GC-MS is suitable for the quantitative analysis of AA upon chemical derivatization to their methyl ester pentafluoropropionyl (d₀Me-AA-PFP) derivatives. In situ preparation of deuterated methyl esters of AA (d₃Me-AA) for use as internal standards in GC-MS is a convenient and cost-saving laboratory method. d₀Me-AA-PFP and d₃Me-AA-PFP derivatives are readily extractable into GC-compatible organic solvents such as toluene and possess long-term stability therein.
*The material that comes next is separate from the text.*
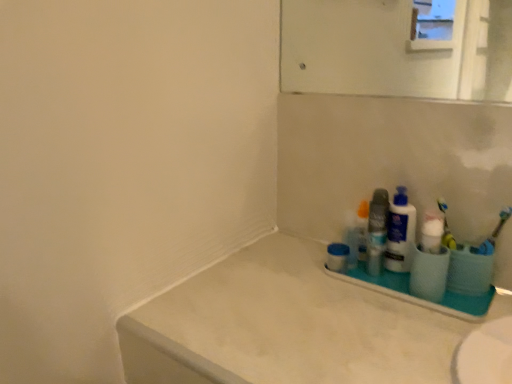
Identify the location of free point in front of white plastic bottle at right, which is the 2th cleaning product in front-to-back order. (412, 317).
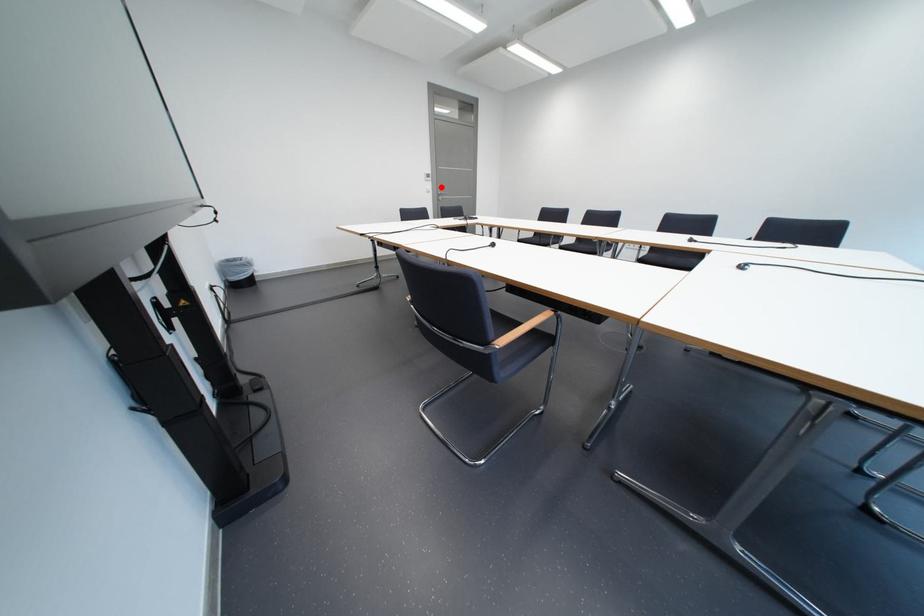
This feature enables high-throughput quantitative measurement of biological AA. The QC system described in this work is OMICS-compatible and suitable for the QC measurement of AA in human plasma samples. Trideutero-methyl esters of AA are also useful for controlling the quality of the analytical performance of this GC-MS method in clinical settings. IE and δ(H/D) of d₀Me-AA-PFP and d₃Me-AA-PFP may be suitable as additional parameters in QC systems in GC-MS measurements of AA in human plasma samples in an OMICS-like fashion.